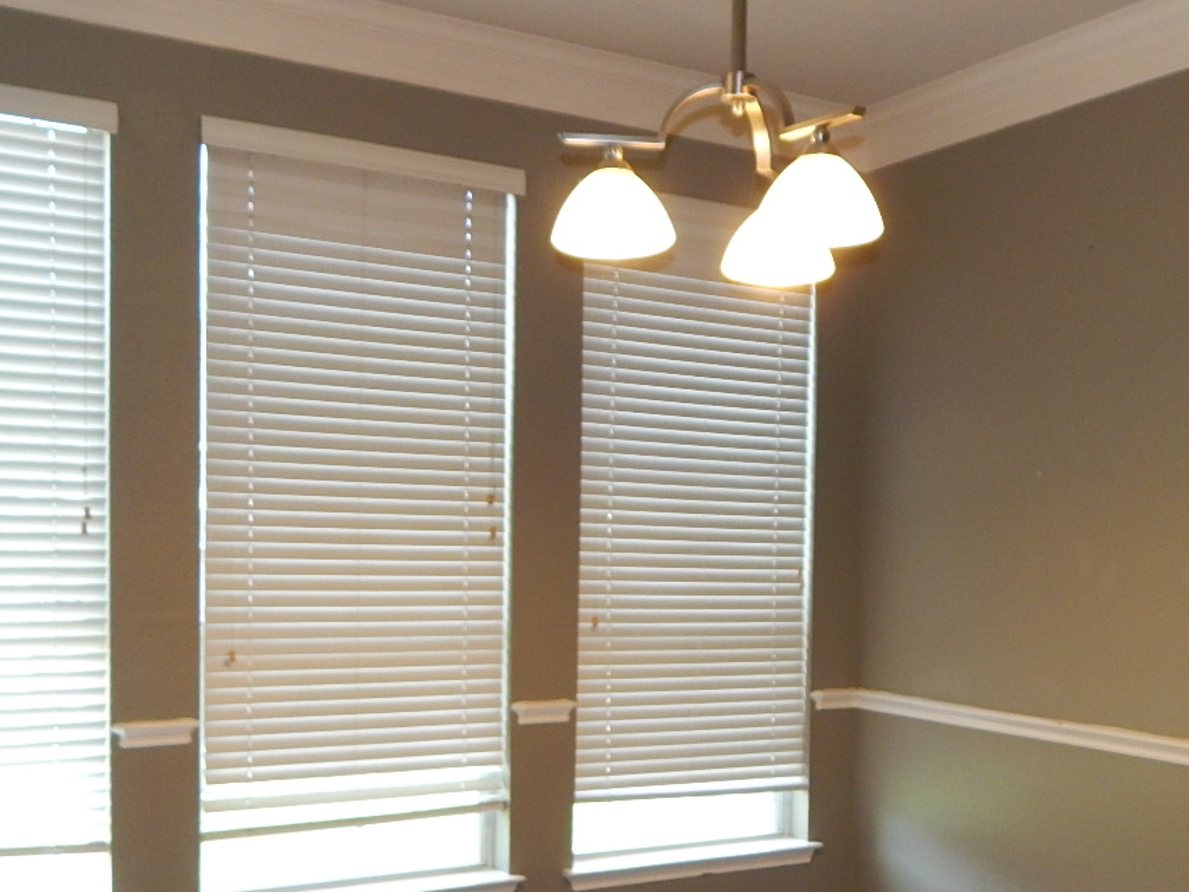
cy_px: 587
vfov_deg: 34.8
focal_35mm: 41
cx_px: 717
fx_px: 1408
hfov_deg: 45.5
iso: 200
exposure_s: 1/30
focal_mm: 4
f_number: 3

TASK ITEM: From the material above, set down each entry exactly, but exclude the pictures.

RESULT BELOW:
cy_px: 587
vfov_deg: 34.8
focal_35mm: 41
cx_px: 717
fx_px: 1408
hfov_deg: 45.5
iso: 200
exposure_s: 1/30
focal_mm: 4
f_number: 3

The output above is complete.